[SUPPLIED MATERIAL]

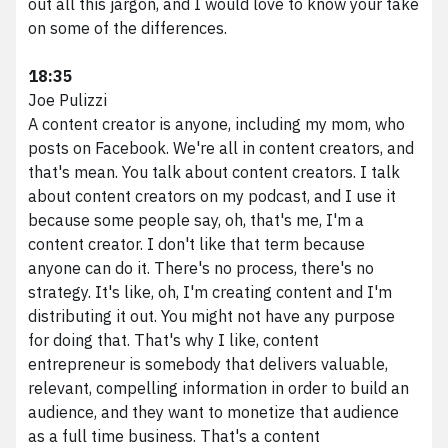
out all this jargon, and I would love to know your take
on some of the differences.
18:35
Joe Pulizzi
A content creator is anyone, including my mom, who
posts on Facebook. We're all in content creators, and
that's mean. You talk about content creators. I talk
about content creators on my podcast, and I use it
We scale brands digitally.
because some people say, oh, that's me, I'm a
content creator. I don't like that term because
anyone can do it. There's no process, there's no
Phone
216.373.8810
strategy. It's like, oh, I'm creating content and I'm
Email
results@vividfront.com
distributing it out. You might not have any purpose
Address
1340 Sumner Ave. Cleveland, OH 44115
for doing that. That's why I like, content
entrepreneur is somebody that delivers valuable,
relevant, compelling information in order to build an
audience, and they want to monetize that audience
as a full time business. That's a content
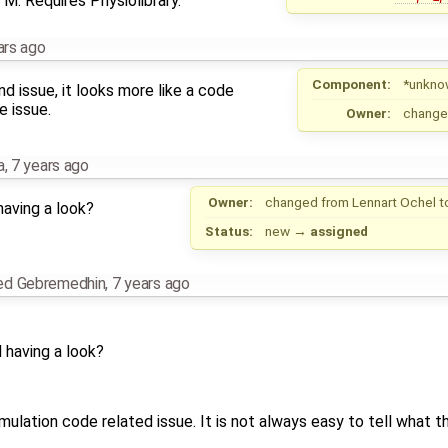
M. Requires Physiolibrary.
ars ago
Component:
*unkno
nd issue, it looks more like a code
e issue.
Owner:
change
a
,
7 years ago
Owner:
changed from
Lennart Ochel
t
aving a look?
Status:
new
→
assigned
ed Gebremedhin
,
7 years ago
having a look?
mulation code related issue. It is not always easy to tell what th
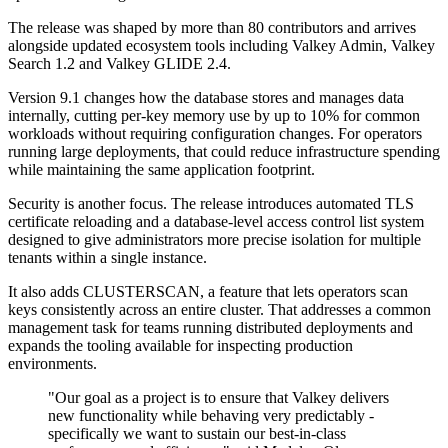
The release was shaped by more than 80 contributors and arrives
alongside updated ecosystem tools including Valkey Admin, Valkey
Search 1.2 and Valkey GLIDE 2.4.
Version 9.1 changes how the database stores and manages data
internally, cutting per-key memory use by up to 10% for common
workloads without requiring configuration changes. For operators
running large deployments, that could reduce infrastructure spending
while maintaining the same application footprint.
Security is another focus. The release introduces automated TLS
certificate reloading and a database-level access control list system
designed to give administrators more precise isolation for multiple
tenants within a single instance.
It also adds CLUSTERSCAN, a feature that lets operators scan
keys consistently across an entire cluster. That addresses a common
management task for teams running distributed deployments and
expands the tooling available for inspecting production
environments.
"Our goal as a project is to ensure that Valkey delivers
new functionality while behaving very predictably -
specifically we want to sustain our best-in-class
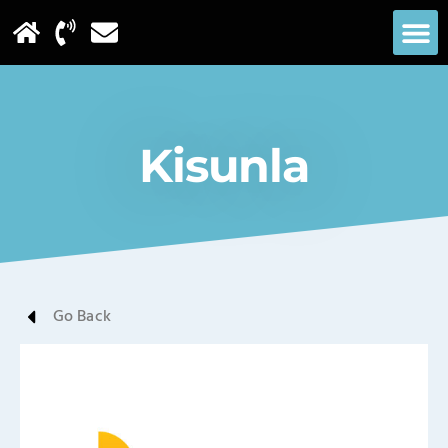
Kisunla
Go Back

[/SUPPLIED MATERIAL]

TASK TO COMPLETE: Could you reproduce every line of text in the data above verbatim, leaving the pictures out of your answer?

ANSWER SPACE:
out all this jargon, and I would love to know your take
on some of the differences.
18:35
Joe Pulizzi
A content creator is anyone, including my mom, who
posts on Facebook. We're all in content creators, and
that's mean. You talk about content creators. I talk
about content creators on my podcast, and I use it
We scale brands digitally.
because some people say, oh, that's me, I'm a
content creator. I don't like that term because
anyone can do it. There's no process, there's no
Phone
216.373.8810
strategy. It's like, oh, I'm creating content and I'm
Email
results@vividfront.com
distributing it out. You might not have any purpose
Address
1340 Sumner Ave. Cleveland, OH 44115
for doing that. That's why I like, content
entrepreneur is somebody that delivers valuable,
relevant, compelling information in order to build an
audience, and they want to monetize that audience
as a full time business. That's a content
M. Requires Physiolibrary.
ars ago
Component:
*unkno
nd issue, it looks more like a code
e issue.
Owner:
change
a
,
7 years ago
Owner:
changed from
Lennart Ochel
t
aving a look?
Status:
new
→
assigned
ed Gebremedhin
,
7 years ago
having a look?
mulation code related issue. It is not always easy to tell what th
The release was shaped by more than 80 contributors and arrives
alongside updated ecosystem tools including Valkey Admin, Valkey
Search 1.2 and Valkey GLIDE 2.4.
Version 9.1 changes how the database stores and manages data
internally, cutting per-key memory use by up to 10% for common
workloads without requiring configuration changes. For operators
running large deployments, that could reduce infrastructure spending
while maintaining the same application footprint.
Security is another focus. The release introduces automated TLS
certificate reloading and a database-level access control list system
designed to give administrators more precise isolation for multiple
tenants within a single instance.
It also adds CLUSTERSCAN, a feature that lets operators scan
keys consistently across an entire cluster. That addresses a common
management task for teams running distributed deployments and
expands the tooling available for inspecting production
environments.
"Our goal as a project is to ensure that Valkey delivers
new functionality while behaving very predictably -
specifically we want to sustain our best-in-class
Kisunla
Go Back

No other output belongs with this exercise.